Hoax adalah berita kebohongan yang muncul di suatu pemberitaaan untuk menghasilkan keuntungan bagi pembuat atau penyebar berita. Penyebaran kebohongan tersebut salah satunya melalui media sosial. Para pembuat hoax ini memanfaatkan kecepatan media sosial untuk menyebarluaskan kebohongan dan fitnah demi motif tertentu. Implikasi adanya penyebaran hoax secara masif akan merugikan berbagai pihak.

Muatan konten dalam berita hoax di media sosial biasa disajikan dengan bahasa yang provokatif serta memuat kepalsuan sehingga akan mengarah pada perbuatan yang kurang menyenangkan. Hasut dan fitnah sebagai aktivitas hoax akan melukai perasaan masyarakat ataupun golongan tertentu. Penggiringan opini sebagai implikasi aksi provokatif dalam berita hoax akan memicu aksi disintegrasi bangsa sehingga akan menyulut dengki, benci, hasut, pemberontakan dan beberapa aksi kriminalitas. Adapun adanya aksi-aksi hoax di media sosial biasanya didalangi tokoh atau aktivis partai politik, kelompok pemberontak, komunitas terlarang, pencari keuntungan, penipu dan yang lainnya. Hoax di media sosial dapat digolongkan sebagai aksi propaganda negatif karena ada upaya yang disengaja dan sistematis untuk membentuk persepsi, memanipulasi alam pikiran atau kognisi, dan mempengaruhi langsung perilaku agar memberikan respon sesuai yang dikehendaki oleh pelaku propaganda.

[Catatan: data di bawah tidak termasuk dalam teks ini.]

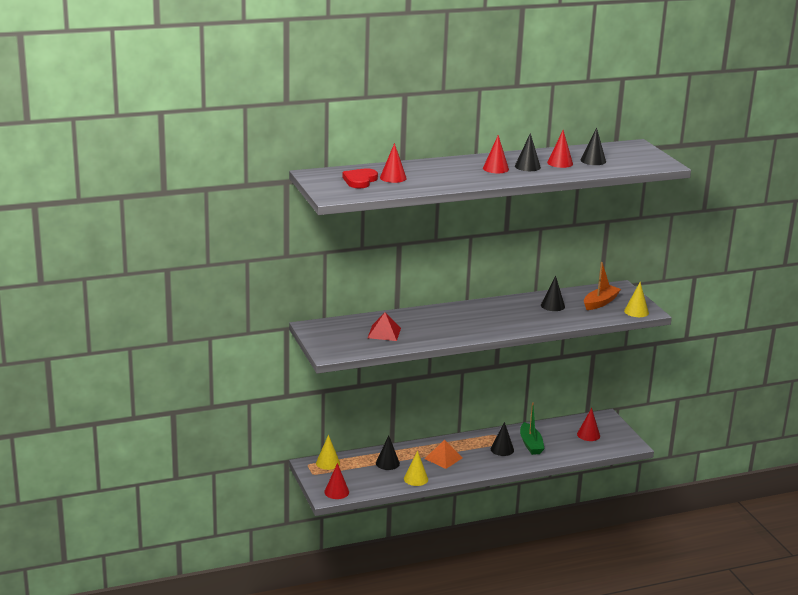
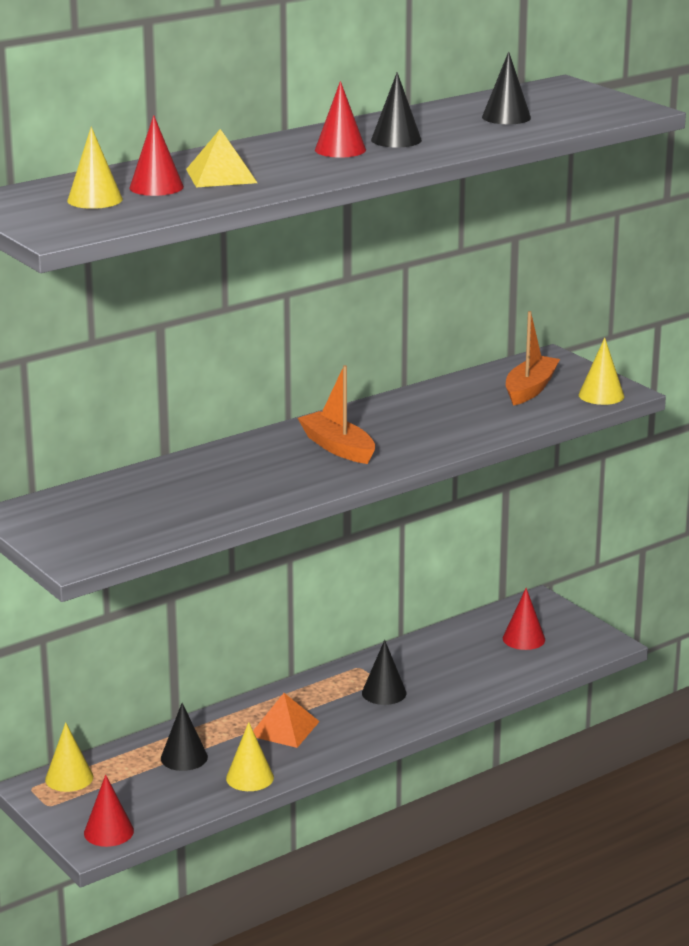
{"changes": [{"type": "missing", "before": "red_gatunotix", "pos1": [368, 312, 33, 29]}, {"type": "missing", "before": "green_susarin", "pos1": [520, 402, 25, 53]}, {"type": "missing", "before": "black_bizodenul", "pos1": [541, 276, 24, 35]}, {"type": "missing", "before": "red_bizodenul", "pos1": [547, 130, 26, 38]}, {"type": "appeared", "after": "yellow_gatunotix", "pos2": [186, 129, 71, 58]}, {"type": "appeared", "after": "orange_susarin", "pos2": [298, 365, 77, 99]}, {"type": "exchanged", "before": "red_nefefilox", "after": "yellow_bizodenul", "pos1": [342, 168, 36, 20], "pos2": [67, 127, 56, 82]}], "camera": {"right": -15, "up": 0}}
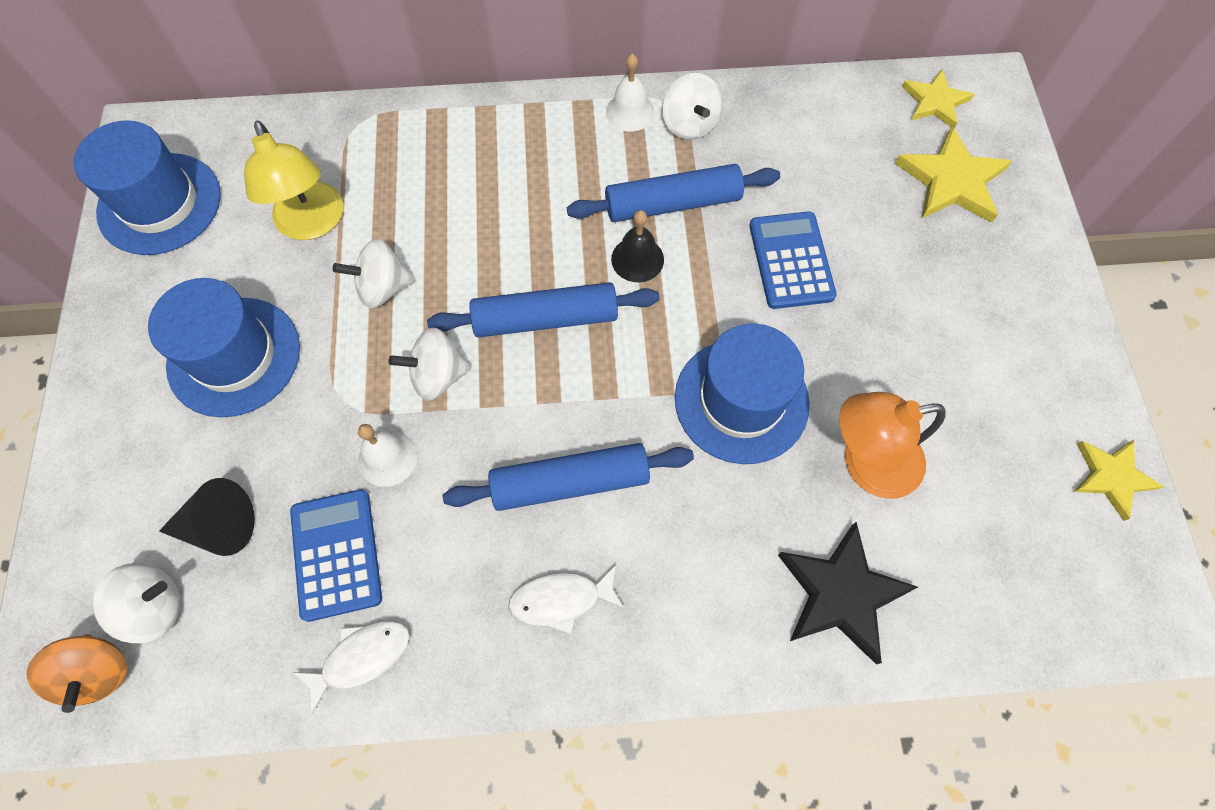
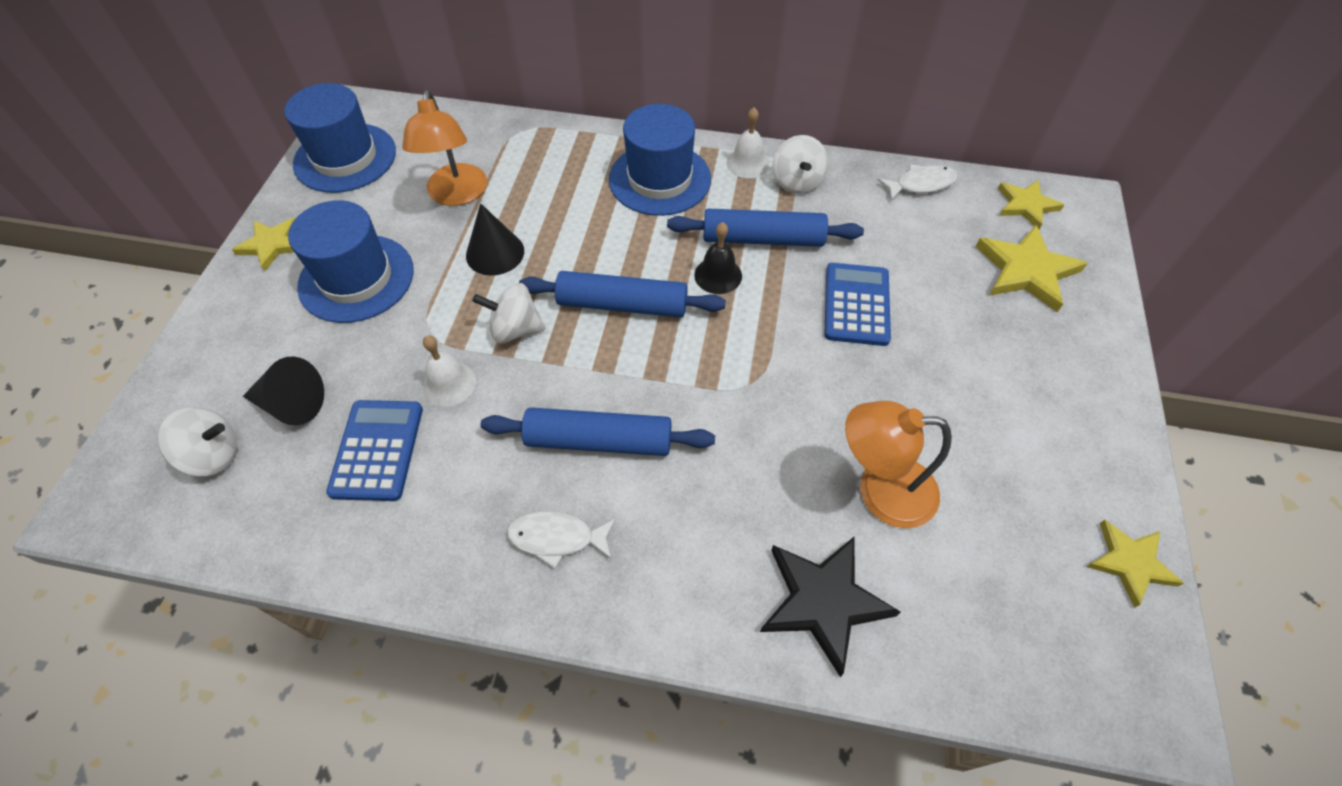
{"changes": [{"type": "missing", "before": "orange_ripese", "pos1": [27, 634, 100, 79]}, {"type": "appeared", "after": "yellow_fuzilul", "pos2": [232, 218, 63, 53]}, {"type": "relocated", "before": "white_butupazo", "pos1": [293, 620, 117, 94], "pos2": [878, 164, 80, 37]}, {"type": "relocated", "before": "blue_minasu", "pos1": [675, 324, 135, 140], "pos2": [609, 104, 102, 112]}, {"type": "exchanged", "before": "white_ripese", "after": "black_bizodenul", "pos1": [333, 238, 82, 71], "pos2": [466, 203, 58, 72]}, {"type": "colour", "before": "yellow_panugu", "after": "orange_panugu", "pos1": [244, 121, 99, 119], "pos2": [402, 90, 85, 116]}], "camera": {"right": 15, "up": -10}}
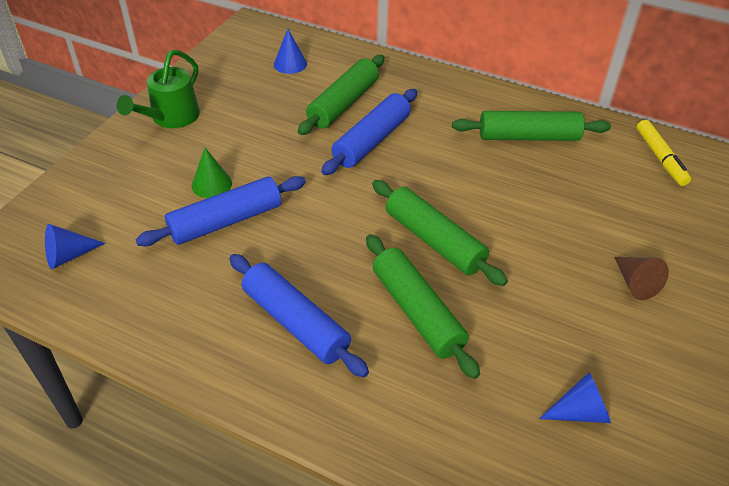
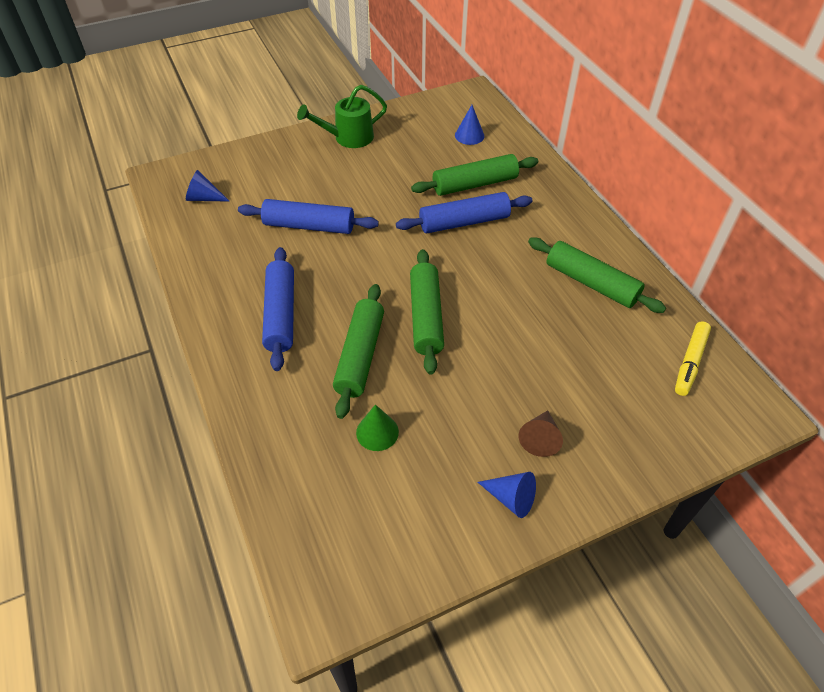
{"changes": [{"type": "relocated", "before": "green_bizodenul", "pos1": [192, 148, 40, 50], "pos2": [356, 404, 43, 47]}, {"type": "relocated", "before": "blue_bizodenul", "pos1": [539, 372, 72, 51], "pos2": [478, 472, 58, 46]}], "camera": {"right": 40, "up": 5}}
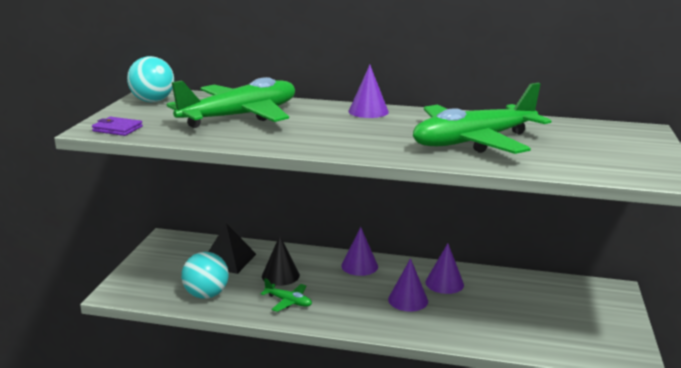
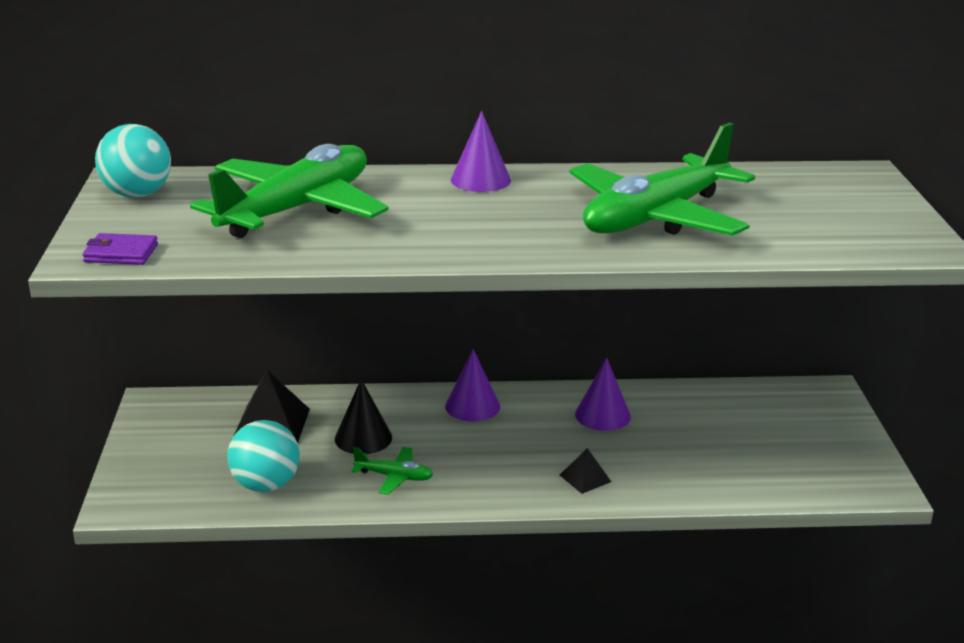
{"changes": [{"type": "missing", "before": "purple_bizodenul", "pos1": [388, 258, 40, 54]}, {"type": "appeared", "after": "black_gatunotix", "pos2": [560, 448, 51, 46]}], "camera": {"right": -15, "up": 5}}
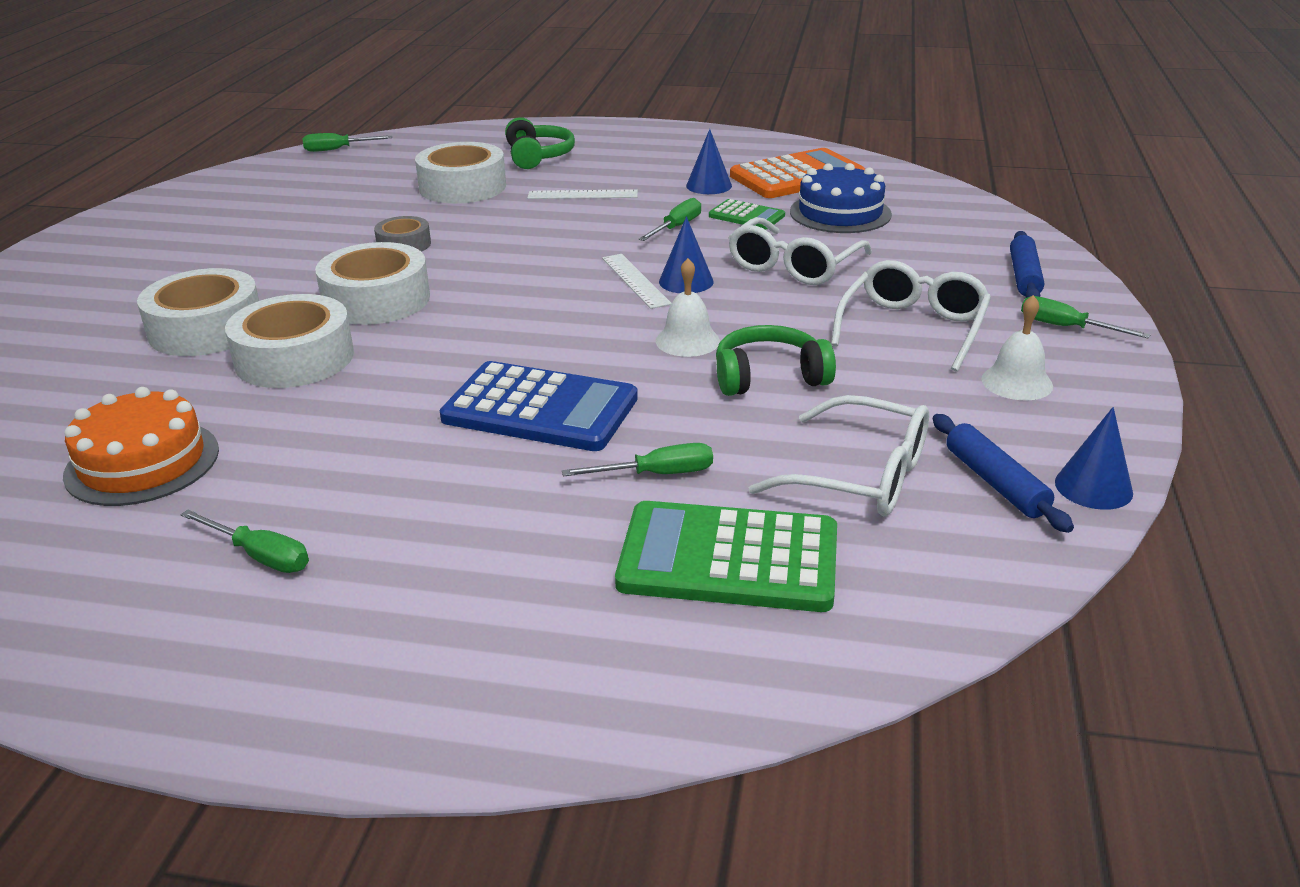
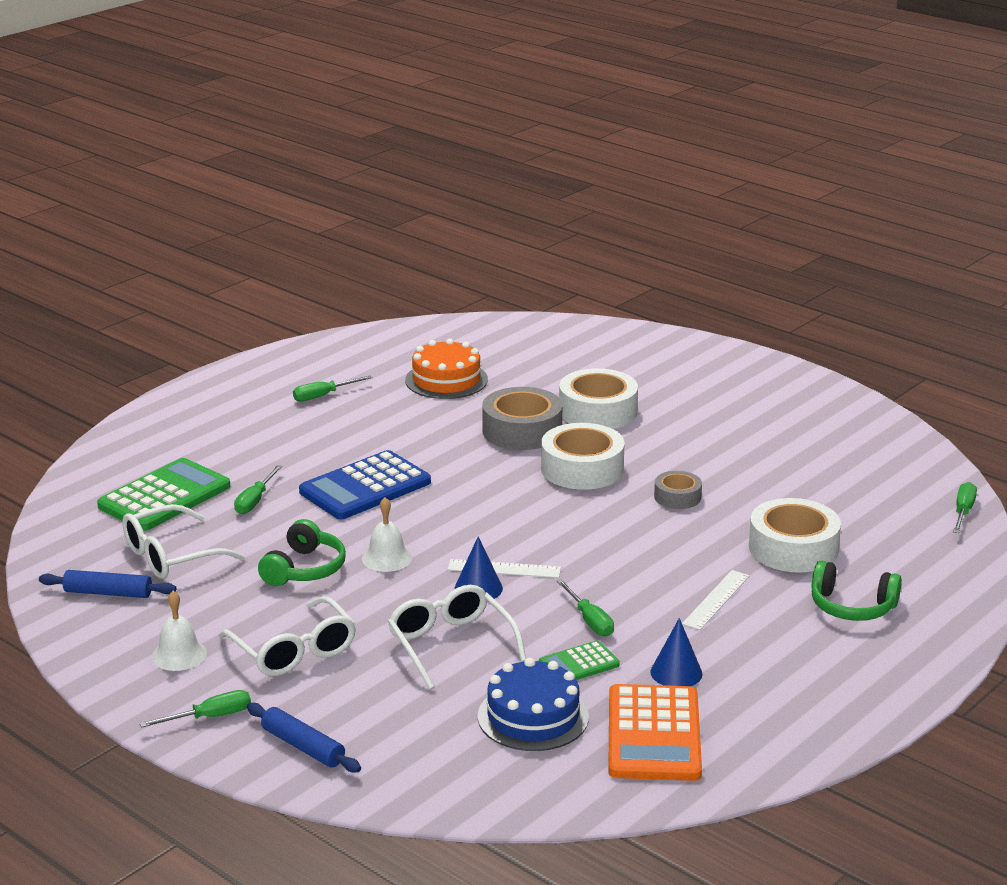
{"changes": [{"type": "missing", "before": "blue_bizodenul", "pos1": [1055, 407, 78, 103]}, {"type": "colour", "before": "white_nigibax", "after": "grey_nigibax", "pos1": [225, 294, 129, 94], "pos2": [482, 387, 80, 63]}], "camera": {"right": 120, "up": -5}}
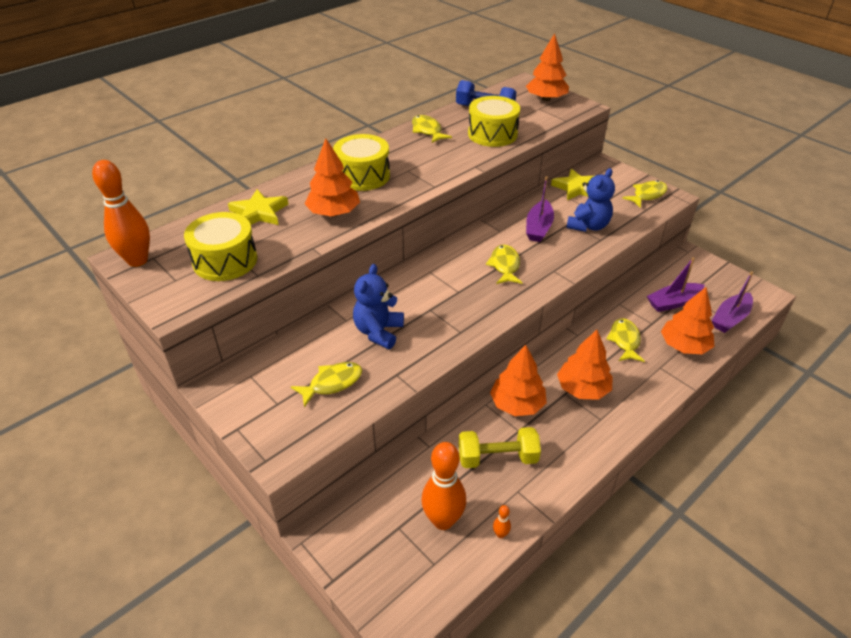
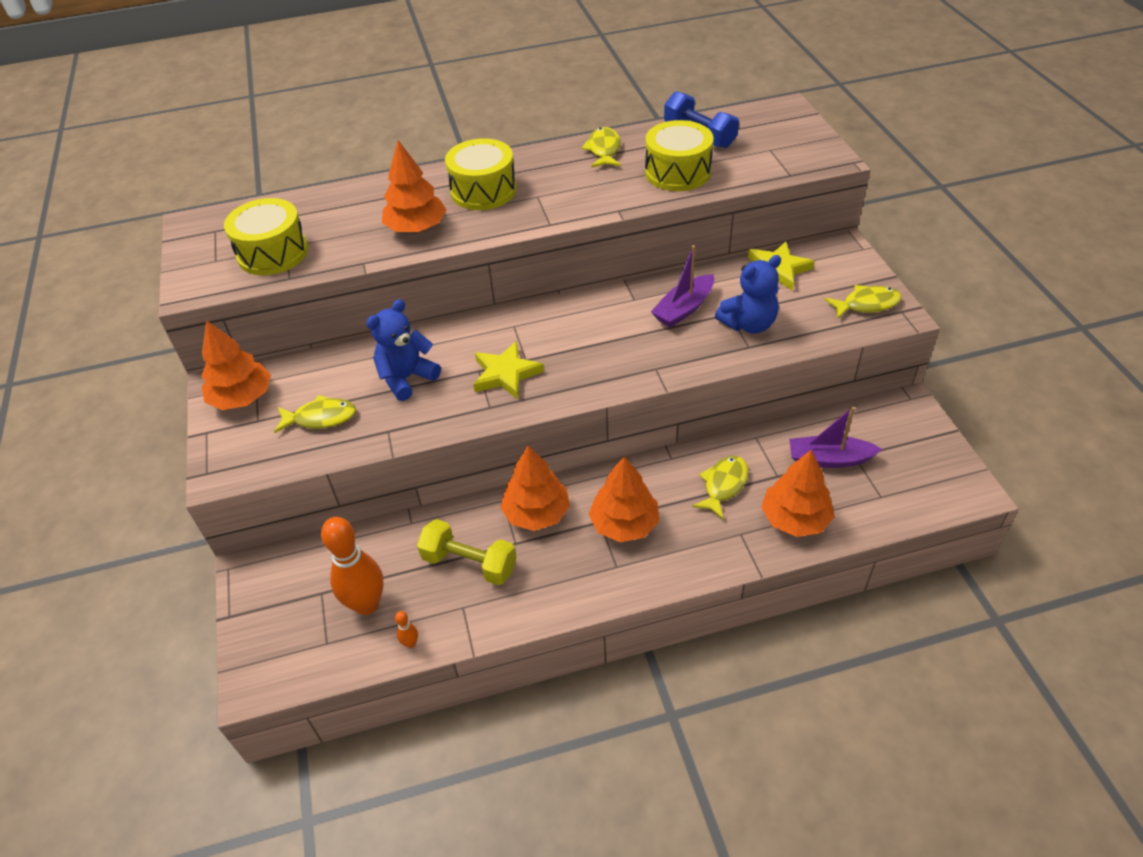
{"changes": [{"type": "missing", "before": "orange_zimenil", "pos1": [92, 160, 58, 107]}, {"type": "missing", "before": "yellow_butupazo", "pos1": [486, 245, 36, 39]}, {"type": "missing", "before": "purple_susarin", "pos1": [712, 271, 41, 62]}, {"type": "relocated", "before": "yellow_fuzilul", "pos1": [228, 189, 60, 36], "pos2": [473, 341, 71, 58]}, {"type": "relocated", "before": "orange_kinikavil", "pos1": [526, 33, 43, 68], "pos2": [201, 320, 70, 90]}], "camera": {"right": 30, "up": 5}}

Keterkaitan Hoax Terhadap Fungsi Bahasa Indonesia

Tidak jarang ditemukan penggunaan bahasa Indonesia dalam konten yang memuat hoax membuat pengguna media sosial merasa terpancing untuk mengomentari dengan cara yang sama. Misalnya, berita hoax A memakai bahasa yang provokatif baik judul maupun isinya. Berita A akan mendapat komentar negatif cenderung kasar ataupun yang tak kalah provokatif dari para pengguna media sosial. Jika kondisi ini terus-menerus berlanjut, tentu akan mengganggu fungsi bahasa Indonesia sebagai bahasa persatuan dalam konteks bermedia sosial. Persatuan yang semula diharapkan akan terganti dengan perpecahan antarbangsa Indonesia. Citra bangsa akan memburuk di mata dunia karena cerminan masyarakat Indonesia dalam sosial media tidak menunjukkan Bangsa Indonesia sebagai bangsa berbudi luhur yang menjunjung tinggi moral dan kesopanan.